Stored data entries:
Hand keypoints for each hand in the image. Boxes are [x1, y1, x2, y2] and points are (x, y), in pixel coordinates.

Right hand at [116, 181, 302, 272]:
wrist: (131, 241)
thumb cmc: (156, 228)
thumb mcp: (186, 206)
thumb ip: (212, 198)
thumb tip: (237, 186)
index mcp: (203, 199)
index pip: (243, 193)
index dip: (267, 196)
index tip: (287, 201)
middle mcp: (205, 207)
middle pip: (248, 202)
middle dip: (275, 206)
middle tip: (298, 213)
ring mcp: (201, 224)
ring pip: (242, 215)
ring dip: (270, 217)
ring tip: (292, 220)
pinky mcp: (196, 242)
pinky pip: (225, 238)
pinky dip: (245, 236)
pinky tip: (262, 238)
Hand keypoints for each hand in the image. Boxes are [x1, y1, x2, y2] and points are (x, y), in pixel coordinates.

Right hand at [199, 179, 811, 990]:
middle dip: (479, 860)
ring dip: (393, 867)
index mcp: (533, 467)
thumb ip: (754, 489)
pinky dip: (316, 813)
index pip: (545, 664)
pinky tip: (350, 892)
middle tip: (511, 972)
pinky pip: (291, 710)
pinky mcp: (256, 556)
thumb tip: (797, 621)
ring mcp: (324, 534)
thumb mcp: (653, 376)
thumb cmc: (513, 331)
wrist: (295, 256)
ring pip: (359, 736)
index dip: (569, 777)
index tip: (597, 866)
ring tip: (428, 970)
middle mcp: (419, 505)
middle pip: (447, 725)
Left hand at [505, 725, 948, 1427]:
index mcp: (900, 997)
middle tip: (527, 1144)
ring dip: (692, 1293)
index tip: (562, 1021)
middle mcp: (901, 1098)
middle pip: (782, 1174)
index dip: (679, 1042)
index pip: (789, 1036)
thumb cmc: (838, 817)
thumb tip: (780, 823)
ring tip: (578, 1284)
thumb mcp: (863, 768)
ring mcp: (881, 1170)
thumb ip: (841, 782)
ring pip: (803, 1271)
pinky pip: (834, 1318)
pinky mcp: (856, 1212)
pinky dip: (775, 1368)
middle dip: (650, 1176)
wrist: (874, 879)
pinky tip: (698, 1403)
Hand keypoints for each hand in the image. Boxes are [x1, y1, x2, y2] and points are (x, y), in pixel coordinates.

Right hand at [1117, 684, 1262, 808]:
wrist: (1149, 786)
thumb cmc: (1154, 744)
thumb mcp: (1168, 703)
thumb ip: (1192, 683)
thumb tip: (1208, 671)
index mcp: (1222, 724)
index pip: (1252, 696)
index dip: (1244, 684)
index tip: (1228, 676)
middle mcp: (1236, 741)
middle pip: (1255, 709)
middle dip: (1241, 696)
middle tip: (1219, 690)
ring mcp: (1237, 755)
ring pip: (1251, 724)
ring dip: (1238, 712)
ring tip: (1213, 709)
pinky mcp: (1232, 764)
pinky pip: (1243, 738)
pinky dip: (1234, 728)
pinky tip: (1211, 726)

- [WHAT TO PRODUCE]
Among the lines of the records, copy out each one that contains the word "hand".

- [EXERCISE RESULT]
Hand keypoints for each hand in the image. Boxes are [x1, y1, x2, y2] and points are (x, y), in pixel coordinates.
Right hand at [116, 181, 302, 272]:
Hand keypoints for each hand in the image. Boxes are [x1, y1, x2, y2] and points are (x, y), in pixel coordinates.
Right hand at [199, 179, 811, 990]:
Left hand at [505, 725, 948, 1427]:
Hand keypoints for each hand in the image. Boxes are [x1, y1, x2, y2] and points are (x, y), in pixel coordinates.
Right hand at [1117, 684, 1262, 808]:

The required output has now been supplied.